National architectural practice, Corstorphine + Wright has worked with client London and Continental Railways (LCR) to bring their vision for a reborn Leake Street Arches in London to life.
The site, which is formed of arches and vaults that run beneath the former Eurostar terminal at Waterloo Station, has been converted by LCR into a series of eight units designed for use by independent bar, restaurant and entertainment operators.
Adjacent to the famous Banksy Graffiti Tunnel, the arches open out onto Addington Street close to the South Bank and London Eye, and offer a total space of 25,000 sq ft with each of the spaces designed to include external seating areas.
Formerly occupied by a car park and car wash, the layout of the new development was defined predominantly by the rhythm and extent of the arches, with the constrained space along Addington Street presenting an opportunity for an inviting spill-out area and public realm.
A new pedestrian pathway was also developed to connect the tunnel through to Addington Street and Westminster Bridge Road, while providing access to four of the arches that will become bars and restaurants.
Paul Turner, Corstorphine + Wright, said:
“Leake Street Arches represents a unique project, with considerable constraints on the internal environment within the vaults, combined with a high quality public realm and circulation space. LCR was keen that any works preserved the culture that had grown in the area, predominantly through the presence of existing occupiers, the Vaults, and House of Vans, focused on creativity and collaboration. The environment would need to enhance the current space, attract start-ups and independent tenants whose ethos will resonate with the environment.”
Internally, the space featured a complex mix of supporting pillars and escapes from the former Eurostar terminal, which dominated and largely obscured the original Victorian features.

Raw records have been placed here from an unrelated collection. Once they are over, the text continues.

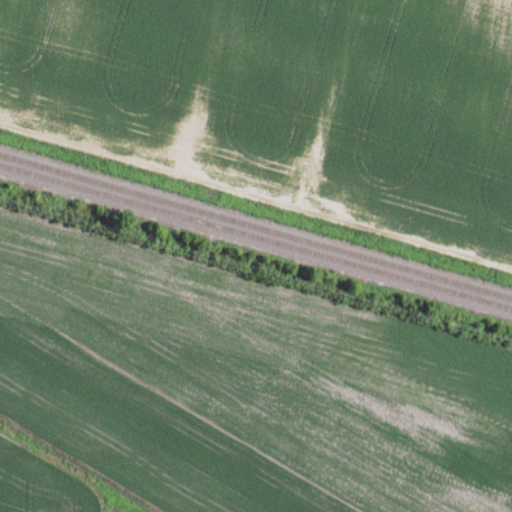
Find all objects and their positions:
railway: (255, 228)
railway: (255, 238)
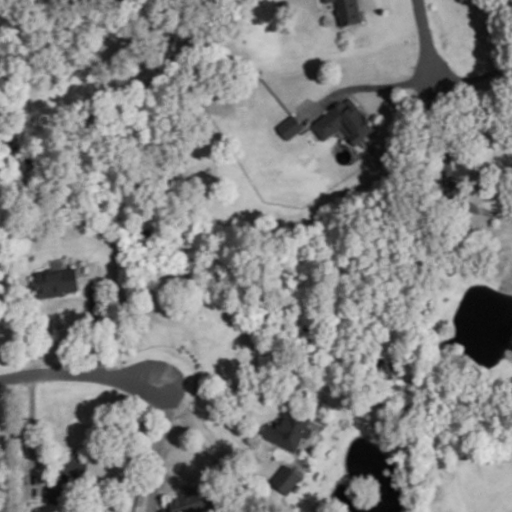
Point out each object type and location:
road: (361, 4)
building: (348, 10)
building: (346, 11)
road: (426, 38)
road: (473, 77)
road: (364, 85)
road: (357, 98)
building: (344, 119)
building: (343, 122)
building: (290, 125)
building: (290, 127)
road: (445, 165)
building: (57, 279)
building: (56, 281)
road: (94, 319)
road: (78, 372)
road: (222, 416)
building: (290, 427)
building: (289, 430)
road: (32, 434)
road: (159, 445)
building: (73, 468)
building: (75, 468)
building: (287, 477)
building: (286, 479)
building: (191, 495)
building: (185, 502)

The concept was to project the original vault section through the underpass to echo the arches. These elements also gave the constrained scheme a degree of visibility from the oblique views from the south.
The public realm creates expression though textures such as gabion stones, beton-brut concrete, corten and timber, while ensuring that future occupiers of the units can make their own additions.

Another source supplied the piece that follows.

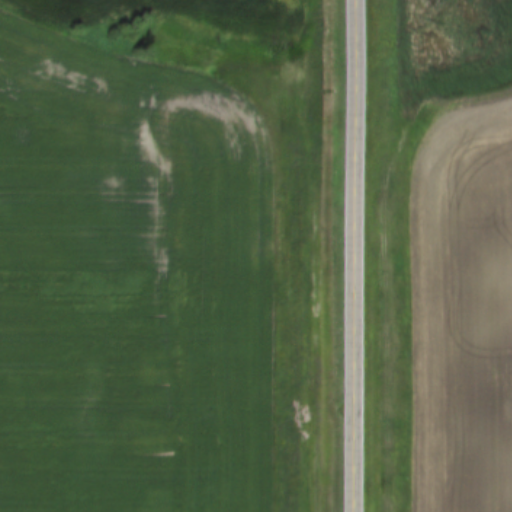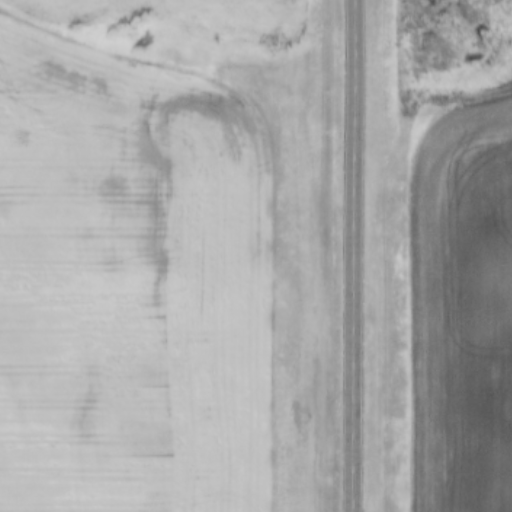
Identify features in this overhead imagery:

Ensuring the application of the correct lighting strategy was also a paramount consideration, with local firm Nulty Lighting providing a solution that was both inviting and secure, with layered lighting and washes over the different surfaces combined with under-lighting of the public realm.
Duko Frankhuizen, LCR, said:
“Through consultation with key users of the tunnel space, we found that inadequate lighting was a fundamental issue. Nulty designed a robust lighting rig that could both wash the space with light and be sequenced to create a gallery space that could be flexible and ever-changing, creating a resonance with the environment.”
The redevelopment is being led by owners LCR and complements the wider regeneration taking place in Lambeth.